Like other Iranians, these nomads probably called themselves by the generic term "Airya"; this is testified inter alia by the native name of their descendants in the present day Europe; it seems, however, that they, or at least some of their powerful clans, also called themselves "SAKA" in the East, and SKUDA, or SKUDRA in the West. SKUDA is believed to be related to the German word "SACHS", meaning a type of throwing-dagger which the eponymic Saxons used to carry and shoot with; indeed, it is possible that like the historical Saxons, the Skuda derived their name from their ability to shoot.

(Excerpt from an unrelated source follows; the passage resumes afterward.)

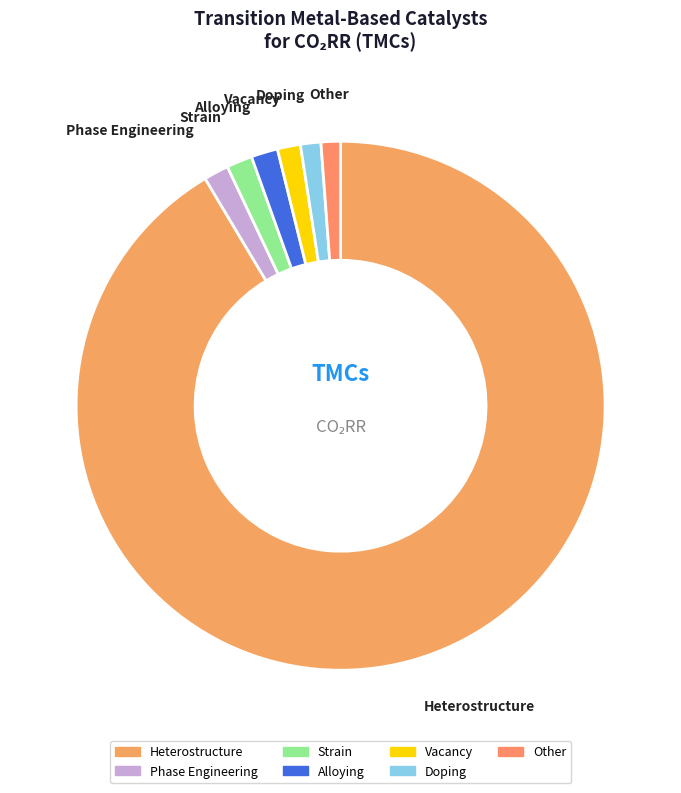

How many slices are in this pie chart?

7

Their first appearance in recorded history is again in the Assyrian annals, where they chase the Cimmerians, their own kinsmen, first out of Europe, then out of Asia Minor into the Median territory; in the 7th century B.C. they allied themselves with the Assyrians, and attacked the combined forces of the invading rebellious Median vassal king, Khshathrita (Phraortes) and his Cimmerians allies; the Assyrians repelled the Medes, killing Phraortes, and routed the Cimmerians; the real victors, however, were the Scythians; for the next 28 years, now allied with their erstwhile enemy, the Cimmerians, they ravaged most of the Ancient Near East, including Media; later they allied themselves with Khshathrita's son, the Median emperor, Hvakhshathara II (Cyaxares), and the Babylonian king, Nabopolassar, taking Nineveh in 612 BCE and destroying once and for all the mighty Assyrian Empire.
The Scythians were known by the Achaemenians, as SAKA and SKUDRA, by the Greeks, SKYTHIA, by the Romans, SCYTHIAE, which has given us the English word SCYTHIAN; they lived in a wide area stretching from the south and west of the River Danube to the eastern and northeastern edges of the Taklamakan Desert in China; this vast territory includes now parts of Central Europe, the eastern half of the Balkans, the Ukraine, northern Caucasus, southern Russia, southern Siberia, Central Asia and western China.